CKB was contracted by several clinics to supply hygiene equipment such as air freshener dispensers, soap dispensers, paper towel dispensers, hand dryers and sanitary bins on a rental basis, and the related support services.
According to the report, when the department cancelled some of the service agreements, CKB instituted court action, which led to an out-of-court settlement.
The settlement extended the agreements to the end of July 2010 and the department extended them to September 30, 2010.

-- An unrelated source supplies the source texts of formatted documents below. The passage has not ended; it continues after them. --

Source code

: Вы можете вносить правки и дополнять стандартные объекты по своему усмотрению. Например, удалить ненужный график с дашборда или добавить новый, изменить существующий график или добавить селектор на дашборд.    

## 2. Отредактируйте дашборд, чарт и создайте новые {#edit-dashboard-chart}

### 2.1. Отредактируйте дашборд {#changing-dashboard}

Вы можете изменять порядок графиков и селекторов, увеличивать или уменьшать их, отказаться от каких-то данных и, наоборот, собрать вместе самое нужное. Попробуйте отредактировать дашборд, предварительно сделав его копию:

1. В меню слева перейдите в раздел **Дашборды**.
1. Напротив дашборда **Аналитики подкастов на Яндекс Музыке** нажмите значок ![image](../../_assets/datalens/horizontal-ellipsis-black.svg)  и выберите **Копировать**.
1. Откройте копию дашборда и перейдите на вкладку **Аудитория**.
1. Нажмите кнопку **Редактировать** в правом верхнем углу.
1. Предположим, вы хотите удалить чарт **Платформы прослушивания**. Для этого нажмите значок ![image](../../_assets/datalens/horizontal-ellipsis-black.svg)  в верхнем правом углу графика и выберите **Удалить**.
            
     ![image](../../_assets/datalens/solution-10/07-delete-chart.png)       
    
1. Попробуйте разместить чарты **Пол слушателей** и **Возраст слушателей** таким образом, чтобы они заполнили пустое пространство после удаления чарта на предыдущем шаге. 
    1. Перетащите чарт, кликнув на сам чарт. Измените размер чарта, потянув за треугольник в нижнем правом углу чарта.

Ndlovu turned to the public protector in July 2011, complaining of the department’s non-payment of R2 960 112.60, allegedly owed for the services his company continued to provide the department’s clinics after September 30, 2010.
Following the investigation, the public protector made 15 damning findings in Ndlovu’s favour against the department, saying the conduct of the department regarding the “poor handling” of the procurement of hygiene equipment constituted “maladministration” and “improper conduct”.
Madonsela directed the department to: “Subject CKB’s invoices submitted in March 2012 totalling R2 960 112.60 to an audit process and to determine a reasonable amount payable for rental charged for the period starting on October 1, 2010 until when the equipment was removed.”
The department was also directed to pay Ndlovu within 60 days.
The department’s spokesman, Prince Hamnca, said on Wednesday they were committed to ensuring suppliers, including CKB, were paid timeously.
“Their matter is not being ignored, it is currently being handled by legal teams from both parties with the aim of finding a solution soon,” he added.
DA health spokesman Jack Bloom MPL said he hoped the department would tighten up its financial management after the report, and ensure that all businesses were paid within the legally required 30-day time frame.
“Late payments are still a big problem, and impacts on patient care as some unpaid companies refuse to provide services,” he added.